Sono dei bambini molti speciali, hanno capacità superiori ai loro compagni, spesso però non vengono capiti e di conseguenza non vengono aiutati. Sono i bambini plusdotati (o gifted) e rappresentano una grande fetta della popolazione studentesca italiana (8-10%). Per loro è nata una rete internazionale che, chiamata Ulisse e presentata in questi giorni all’Università Bocconi di Milano, ha come obiettivo la sensibilizzazione sulle tematiche del talento e della plusdotazione.
Questo argomento non deve interessare solo i genitori, ma anche i medici, gli insegnanti, gli educatori e tutti coloro che in qualche modo fanno parte della vita dei bambini. A questa rete hanno preso parte sei partner internazionali, tra cui l’Università olandese di Nijmegen, l’Università spagnola di Laguna e l’Aistap (Associazione italiana per lo sviluppo del talento e della plusdotazione).
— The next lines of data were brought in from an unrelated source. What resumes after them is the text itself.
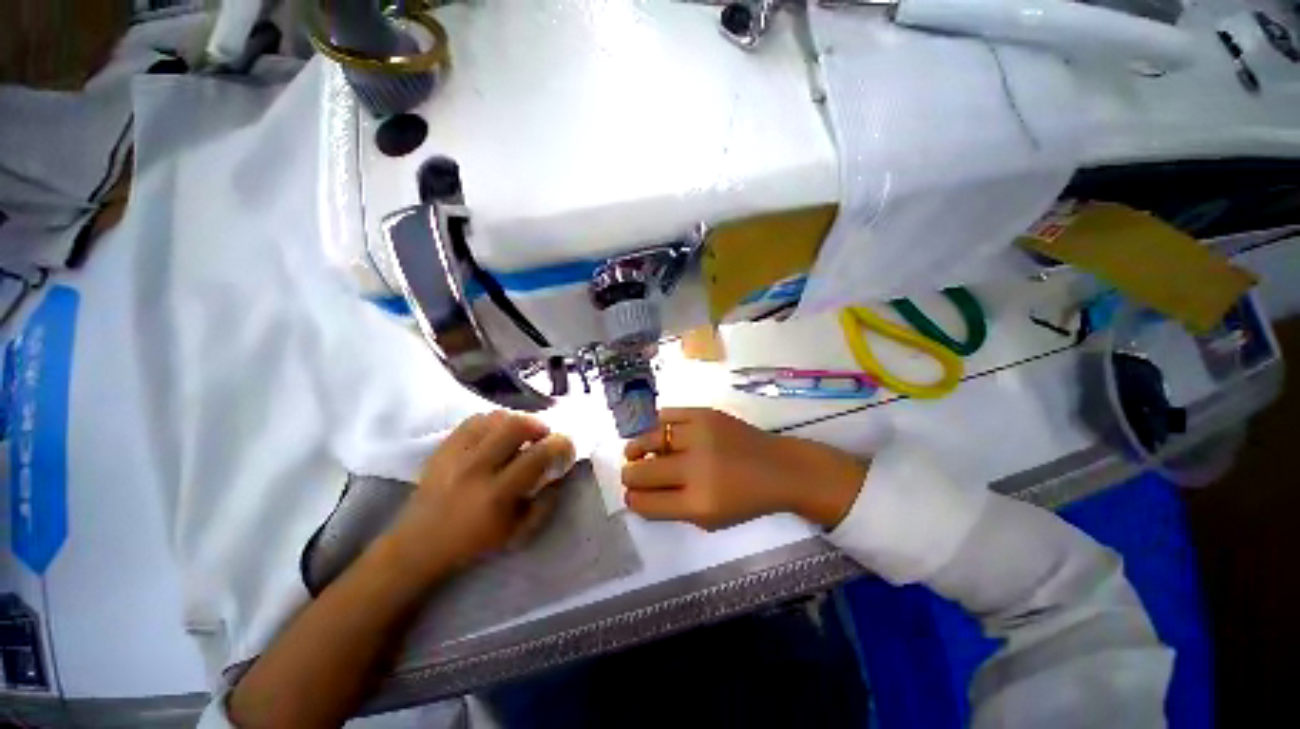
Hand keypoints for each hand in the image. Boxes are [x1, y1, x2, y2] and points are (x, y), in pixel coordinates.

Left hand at [380, 411, 575, 582]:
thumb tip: (559, 474)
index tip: (566, 447)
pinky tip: (497, 434)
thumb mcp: (517, 533)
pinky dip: (493, 421)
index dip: (561, 445)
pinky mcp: (443, 447)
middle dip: (539, 425)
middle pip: (516, 425)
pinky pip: (475, 420)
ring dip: (517, 421)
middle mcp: (476, 468)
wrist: (418, 544)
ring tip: (520, 435)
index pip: (539, 455)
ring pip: (496, 417)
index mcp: (497, 494)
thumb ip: (545, 504)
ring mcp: (456, 454)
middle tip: (542, 437)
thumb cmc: (473, 543)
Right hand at [621, 408, 867, 530]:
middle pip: (641, 472)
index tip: (630, 495)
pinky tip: (658, 432)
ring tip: (633, 451)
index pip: (647, 502)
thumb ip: (672, 509)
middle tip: (629, 472)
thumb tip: (639, 495)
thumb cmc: (745, 499)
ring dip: (636, 447)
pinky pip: (668, 415)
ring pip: (650, 439)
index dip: (632, 499)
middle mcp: (695, 468)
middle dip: (629, 475)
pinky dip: (657, 425)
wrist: (778, 467)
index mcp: (697, 503)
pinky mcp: (705, 414)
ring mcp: (700, 436)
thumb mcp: (709, 520)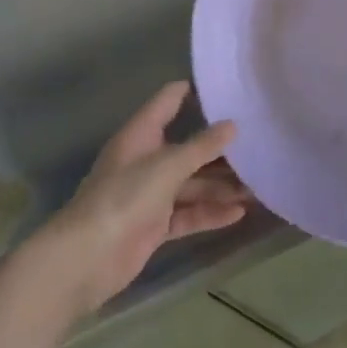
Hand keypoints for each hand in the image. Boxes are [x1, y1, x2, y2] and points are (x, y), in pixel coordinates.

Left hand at [44, 82, 249, 310]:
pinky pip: (188, 214)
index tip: (230, 88)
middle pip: (188, 147)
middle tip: (259, 142)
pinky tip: (238, 213)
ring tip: (258, 185)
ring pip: (192, 184)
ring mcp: (150, 195)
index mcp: (141, 135)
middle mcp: (146, 160)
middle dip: (220, 148)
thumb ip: (201, 146)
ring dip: (222, 185)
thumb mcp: (167, 165)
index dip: (195, 92)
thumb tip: (232, 125)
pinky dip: (210, 212)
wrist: (86, 259)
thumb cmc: (124, 198)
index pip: (168, 102)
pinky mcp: (155, 226)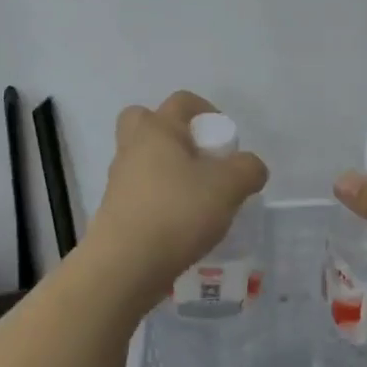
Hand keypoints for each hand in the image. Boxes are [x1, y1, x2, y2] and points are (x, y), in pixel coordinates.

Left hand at [84, 91, 268, 303]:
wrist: (125, 265)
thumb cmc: (177, 211)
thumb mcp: (229, 186)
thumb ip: (248, 169)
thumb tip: (250, 167)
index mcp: (157, 129)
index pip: (183, 101)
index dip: (209, 112)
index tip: (226, 142)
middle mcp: (133, 147)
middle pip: (147, 123)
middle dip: (174, 135)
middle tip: (200, 160)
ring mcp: (120, 180)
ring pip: (145, 161)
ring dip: (169, 172)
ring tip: (199, 201)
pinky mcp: (116, 211)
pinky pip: (142, 193)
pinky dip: (161, 201)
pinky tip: (183, 226)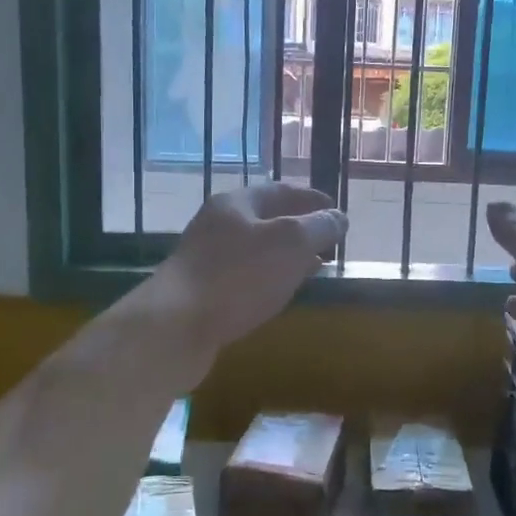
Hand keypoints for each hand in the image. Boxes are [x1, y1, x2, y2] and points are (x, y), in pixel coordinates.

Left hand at [150, 183, 346, 351]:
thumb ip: (319, 227)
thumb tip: (339, 218)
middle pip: (267, 218)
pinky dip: (269, 277)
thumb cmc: (238, 276)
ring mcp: (207, 258)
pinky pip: (245, 276)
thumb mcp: (291, 243)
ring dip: (286, 255)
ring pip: (257, 249)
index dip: (313, 199)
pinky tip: (280, 292)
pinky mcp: (202, 290)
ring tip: (312, 267)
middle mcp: (218, 224)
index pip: (283, 190)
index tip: (337, 212)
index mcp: (237, 203)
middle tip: (328, 242)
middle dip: (300, 228)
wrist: (176, 325)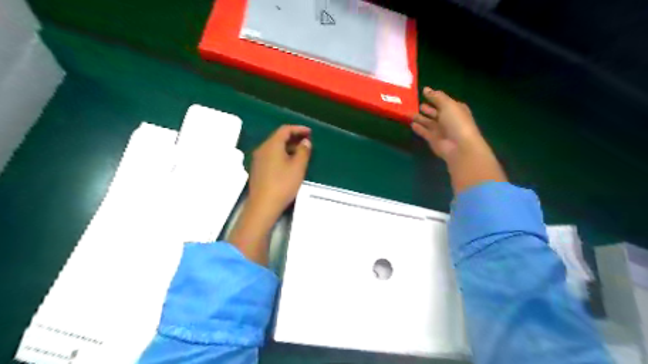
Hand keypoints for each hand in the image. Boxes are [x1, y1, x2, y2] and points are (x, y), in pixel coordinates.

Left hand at [249, 125, 310, 217]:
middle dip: (293, 138)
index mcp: (272, 145)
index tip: (310, 132)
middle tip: (307, 142)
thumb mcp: (298, 167)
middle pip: (278, 138)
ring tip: (301, 153)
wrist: (263, 205)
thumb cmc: (283, 184)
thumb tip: (305, 142)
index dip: (298, 129)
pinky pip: (271, 156)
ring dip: (288, 147)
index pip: (285, 130)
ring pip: (274, 148)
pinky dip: (281, 155)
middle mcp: (262, 149)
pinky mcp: (257, 170)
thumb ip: (303, 151)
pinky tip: (289, 164)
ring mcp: (258, 160)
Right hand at [413, 85, 508, 192]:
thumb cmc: (456, 122)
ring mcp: (441, 130)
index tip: (423, 92)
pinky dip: (419, 128)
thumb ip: (436, 97)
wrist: (459, 146)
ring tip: (409, 113)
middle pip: (435, 112)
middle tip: (415, 104)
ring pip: (428, 122)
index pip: (444, 101)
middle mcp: (448, 119)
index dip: (435, 97)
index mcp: (455, 109)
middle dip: (427, 108)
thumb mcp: (447, 105)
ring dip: (420, 118)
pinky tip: (412, 124)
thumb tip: (426, 89)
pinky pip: (424, 132)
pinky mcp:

Anna Maria Roncoroni, presidente dell’Aistap, ha parlato di questi bambini superdotati:
Manifestano difficoltà scolastiche, emotive e relazionali. Con il rischio paradossale che, nonostante le loro qualità, alcuni finiscano persino con l’abbandonare la scuola. Nel nostro Paese, al di là di qualche sporadica esperienza, mancano competenze specifiche.
Ecco perché l’associazione ha organizzato anche un corso di formazione biennale che partirà, proprio a Milano, entro la fine del 2011. Le nostre scuole in futuro saranno dotate sicuramente di figure professionali più competenti anche in questo settore. I bimbi plusdotati sono bambini spesso non riconosciuti, si comprende che c’è una diversità. Ma difficilmente viene trattata in modo corretto. In alcuni casi si arriva alla dispersione scolastica, soprattutto se alle spalle dei piccoli non ci sono famiglie solide, ma con dei disagi di carattere economico e sociale. I bambini plusdotati sono più intelligenti della media, hanno solo un approccio diverso alla vita. Il più delle volte sono gli stessi insegnanti a non capire questa particolare sensibilità, che può sfociare in irritabilità e ansia, stati che possono essere confusi con la sindrome da iperattività.